Missing font configuration file

But then it seems I need to provide sun.awt.fontconfig as well, or it will search within the dummyoverride Java Home that doesn't exist. Setting an existing config from my system lets me now generate a working executable, so I am going to embed a simple config as a resource. It's possible to get a File instance from a resource as well, but it doesn't work to pass that path into FontConfiguration, I tried it. So the last bit is that I am going to write that font config file to where the exe is launched from. Very ugly, but I don't know a better way that doesn't require the user to pass in any configuration.

val fontConfig: String? = System.getProperty("sun.awt.fontconfig")
if(fontConfig != null) {
    println("Using font config $fontConfig")
} else {
    val fontConfigFile = File("./fontconfig.properties")
    println("Saving and using default font config ${fontConfigFile.absolutePath} .\n" +
    "When you don't like that, pass in system property 'sun.awt.fontconfig' pointing to your font config.")
    fontConfigFile.writeText(javaClass.classLoader.getResource("fontconfig.properties").readText())
    System.setProperty("sun.awt.fontconfig", fontConfigFile.absolutePath)
}
UIManager.setLookAndFeel(UIManager.getSystemLookAndFeelClassName())

Missing libraries

It kind of works. But testing the executable now gives another interesting error:

alt text

So parts of the application are missing, which means it's still not everything linked statically. There's also this issue mentioning unsolveable (?) problems with static linking AWT and Swing stuff into applications. Taking a look at graal's build output folder confirms everything, there is an info file and a bunch of dlls like java.dll, awt.dll, jawt.dll and more. They need to be part of the distribution, so I changed my distribution to a zip file containing all the stuff, which is fairly easy with Gradle:

distributions {
    create("htchip8kt") {
        distributionBaseName.set("htchip8kt")
        contents {
            from(buildDir.resolve("graal"))
        }
    }
}

The exe is now much bigger then before (32MB) and there are a few 100KBs additional dll files. The 0.0.2 release can now be found here.

Conclusions

So in my case the only thing that could have prevented me from shipping a broken release would have been testing the executable on a machine that has nothing installed - at least no Java. Or with a completely clean environment. This is maybe easier for an application that doesn't need a UI because it can be done inside a docker container or on a CI system.

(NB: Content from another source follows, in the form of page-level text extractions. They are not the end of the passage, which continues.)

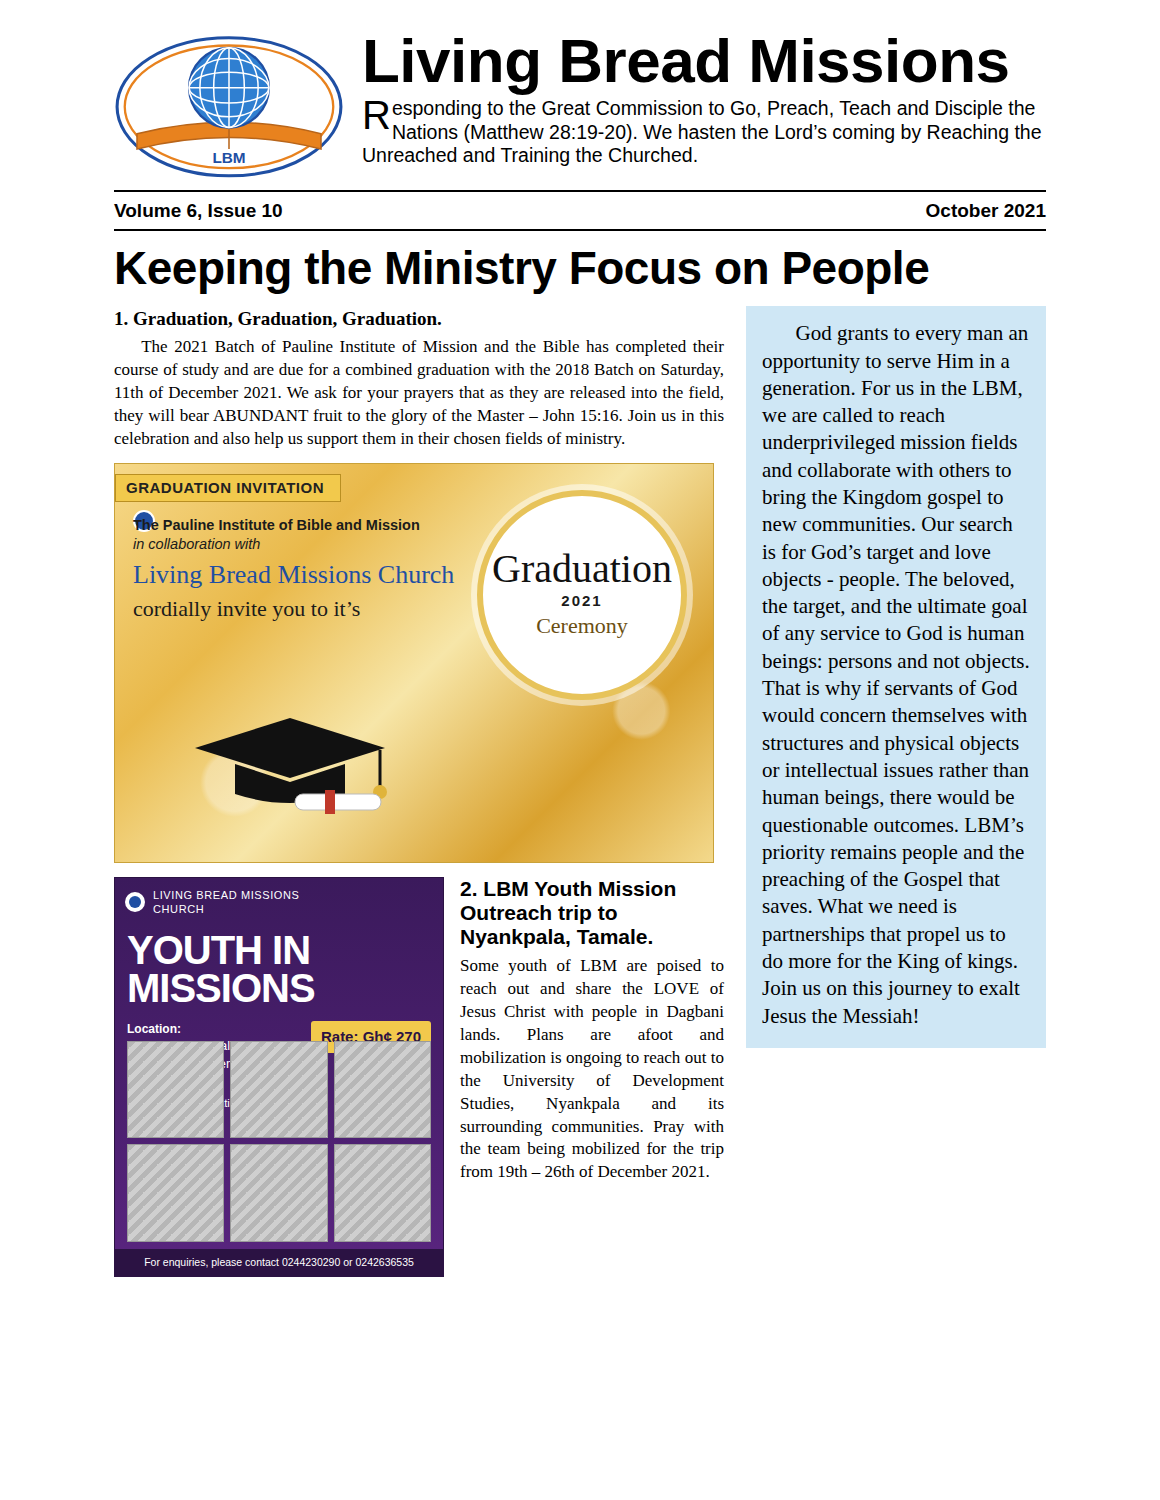LBM
Living Bread Missions
Responding to the Great Commission to Go, Preach, Teach and Disciple the Nations (Matthew 28:19-20). We hasten the Lord’s coming by Reaching the Unreached and Training the Churched.
Volume 6, Issue 10 October 2021
Keeping the Ministry Focus on People
1. Graduation, Graduation, Graduation.
The 2021 Batch of Pauline Institute of Mission and the Bible has completed their course of study and are due for a combined graduation with the 2018 Batch on Saturday, 11th of December 2021. We ask for your prayers that as they are released into the field, they will bear ABUNDANT fruit to the glory of the Master – John 15:16. Join us in this celebration and also help us support them in their chosen fields of ministry.
GRADUATION INVITATION
The Pauline Institute of Bible and Mission
in collaboration with Living Bread Missions Church cordially invite you to it’s
Graduation 2021 Ceremony
LIVING BREAD MISSIONS
CHURCH
YOUTH IN
MISSIONS
Location: Nyankpala, Tamale
19th – 26th December
2021
Rate: Gh¢ 270
includes transportation accommodation & feeding
For enquiries, please contact 0244230290 or 0242636535
2. LBM Youth Mission Outreach trip to Nyankpala, Tamale.
Some youth of LBM are poised to reach out and share the LOVE of Jesus Christ with people in Dagbani lands. Plans are afoot and mobilization is ongoing to reach out to the University of Development Studies, Nyankpala and its surrounding communities. Pray with the team being mobilized for the trip from 19th – 26th of December 2021.
God grants to every man an opportunity to serve Him in a generation. For us in the LBM, we are called to reach underprivileged mission fields and collaborate with others to bring the Kingdom gospel to new communities. Our search is for God’s target and love objects - people. The beloved, the target, and the ultimate goal of any service to God is human beings: persons and not objects. That is why if servants of God would concern themselves with structures and physical objects or intellectual issues rather than human beings, there would be questionable outcomes. LBM’s priority remains people and the preaching of the Gospel that saves. What we need is partnerships that propel us to do more for the King of kings. Join us on this journey to exalt Jesus the Messiah!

My euphoria when I first bundled an executable that I was able to launch distracted me from the fact, that targeting native image distribution should simply be seen as an additional deployment target, besides the JVM one. It's a lot of manual configuration effort, it's testing effort, it's time consuming and unpleasent work. It's far, far behind the developer experience and convenience a JVM developer is used to and I don't know whether there's really such a big difference between Kotlin/Native and native image with GraalVM in this regard. Of course, one can expect things to be simpler without using heavyweights like AWT or when using frameworks with first class native image support, like Quarkus, soon Spring and the likes. What honestly surprised me most is that some parts of the JDK seem to simply be fundamentally incompatible with AOT (or the way Graal works). And I am not even talking about super complex technical reasons, I am talking about things like some AWT classes requiring a Java Home property to be present, hard failing when it's not.

When the requirement is to ship a self contained applicaiton, but not needlessly a single binary, a very small distribution or a super fast starting application, bundling a JVM, some jar files and executables into a zip might be a safer bet right now. In the future, I will treat native image creation and distribution with a lot more care.